Review: The Wrecking Crew

Thomas Frank’s follow-up to What’s the Matter with Kansas

A few years ago, Thomas Frank moved to Washington to get a better understanding of the economic and civic disaster that had befallen America. The product of this effort is an analysis of how conservative rule has undermined and destroyed the social safety nets of liberal society, and a critique of laissez-faire economics. Following the success of Frank’s What’s the Matter with Kansas?, which documented the rise of the religious right and the simultaneous demise of organized labour in Middle America, The Wrecking Crew unveils the machinations and mismanagement of America’s administrative centre.

Bowing before the free market and cynical about government and democratic process, the “wingers” in The Wrecking Crew gain political control by systematically outsourcing public contracts, defunding progressive organizations, and weakening groups from the Food and Drug Administration to the Federal Emergency Management Agency. One of the keys to conservative rule in Washington, according to Frank, has been to head up the civil service with radical Republican administrators who open up their agencies to the free market.

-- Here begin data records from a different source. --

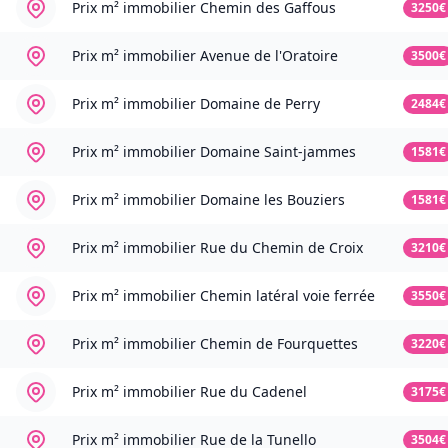
Prix m² immobilier
Chemin des Gaffous
3250€
Prix m² immobilier
Avenue de l'Oratoire
3500€
Prix m² immobilier
Domaine de Perry
2484€
Prix m² immobilier
Domaine Saint-jammes
1581€
Prix m² immobilier
Domaine les Bouziers
1581€
Prix m² immobilier
Rue du Chemin de Croix
3210€
Prix m² immobilier
Chemin latéral voie ferrée
3550€
Prix m² immobilier
Chemin de Fourquettes
3220€
Prix m² immobilier
Rue du Cadenel
3175€
Prix m² immobilier
Rue de la Tunello
3504€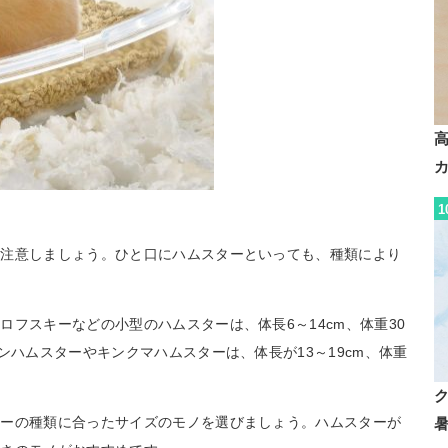
1
に注意しましょう。ひと口にハムスターといっても、種類により
フスキーなどの小型のハムスターは、体長6～14cm、体重30
ンハムスターやキンクマハムスターは、体長が13～19cm、体重
ターの種類に合ったサイズのモノを選びましょう。ハムスターが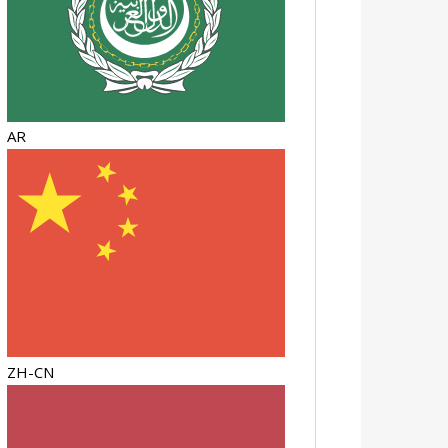
AR
ZH-CN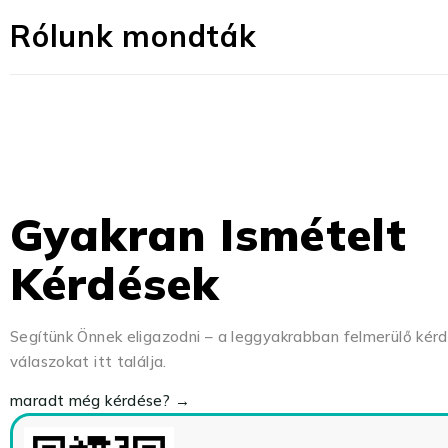
Rólunk mondták
Gyakran Ismételt
Kérdések
Segítünk Önnek eligazodni – a leggyakrabban felmerülő kér
válaszokat itt találja.
maradt még kérdése? →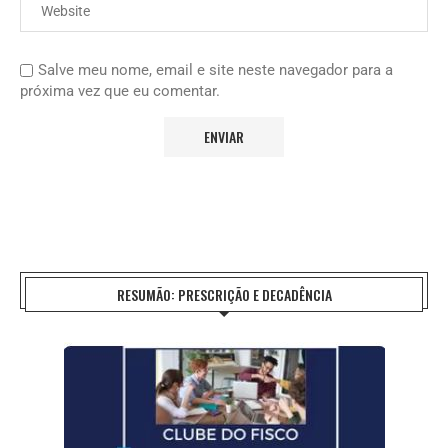
Salve meu nome, email e site neste navegador para a
próxima vez que eu comentar.
RESUMÃO: PRESCRIÇÃO E DECADÊNCIA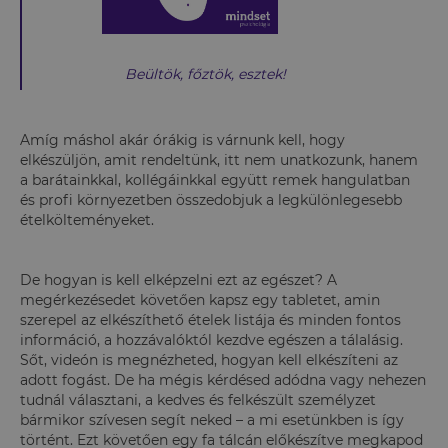
Beültök, főztök, esztek!
Amíg máshol akár órákig is várnunk kell, hogy
elkészüljön, amit rendeltünk, itt nem unatkozunk, hanem
a barátainkkal, kollégáinkkal együtt remek hangulatban
és profi környezetben összedobjuk a legkülönlegesebb
ételkölteményeket.
De hogyan is kell elképzelni ezt az egészet? A
megérkezésedet követően kapsz egy tabletet, amin
szerepel az elkészíthető ételek listája és minden fontos
információ, a hozzávalóktól kezdve egészen a tálalásig.
Sőt, videón is megnézheted, hogyan kell elkészíteni az
adott fogást. De ha mégis kérdésed adódna vagy nehezen
tudnál választani, a kedves és felkészült személyzet
bármikor szívesen segít neked – a mi esetünkben is így
történt. Ezt követően egy fa tálcán előkészítve megkapod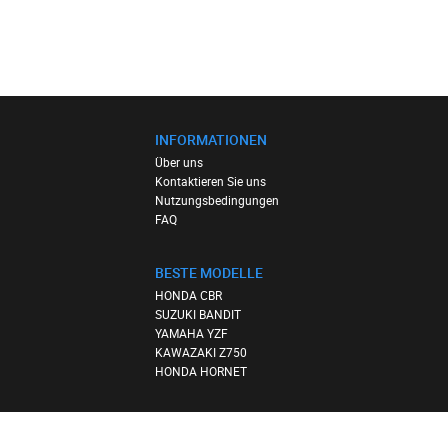
INFORMATIONEN
Über uns
Kontaktieren Sie uns
Nutzungsbedingungen
FAQ
BESTE MODELLE
HONDA CBR
SUZUKI BANDIT
YAMAHA YZF
KAWAZAKI Z750
HONDA HORNET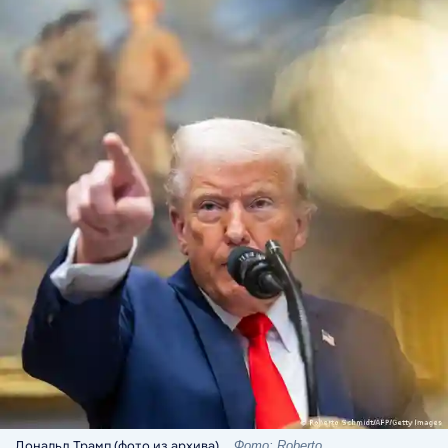
Дональд Трамп (фото из архива)
Фото: Roberto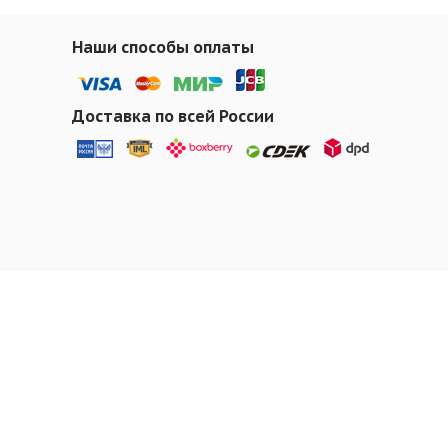
Наши способы оплаты
Доставка по всей России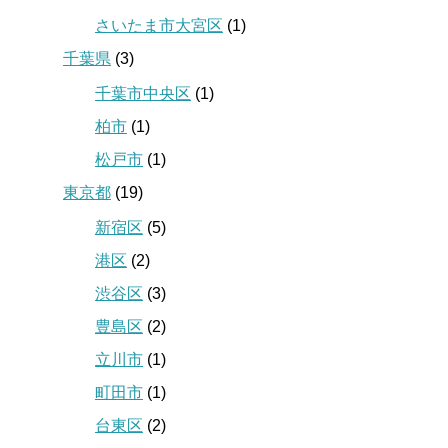
さいたま市大宮区
(1)
千葉県
(3)
千葉市中央区
(1)
柏市
(1)
松戸市
(1)
東京都
(19)
新宿区
(5)
港区
(2)
渋谷区
(3)
豊島区
(2)
立川市
(1)
町田市
(1)
台東区
(2)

The conservatives in Frank’s book systematically use state power to implement anti-state ideology, deliberately bungling public welfare and acting in opposition to democratic principles. The new and unfamiliar free-market colossus known as America, Frank writes, “is not the product of some awesome and irresistible force like ‘globalization’ but rather of decades of hard right-wing work, of careful bureaucratic sabotage and an occasional shot of lobbyist money.” His talent as a historian lies in his ability to convey complex political narratives with literary style, presenting an account of Washington that goes beyond rhetoric to accounts of the individuals responsible and their often reprehensible tactics. While The Wrecking Crew provides much-needed illumination and analysis, the book leaves possibilities for change unexplored.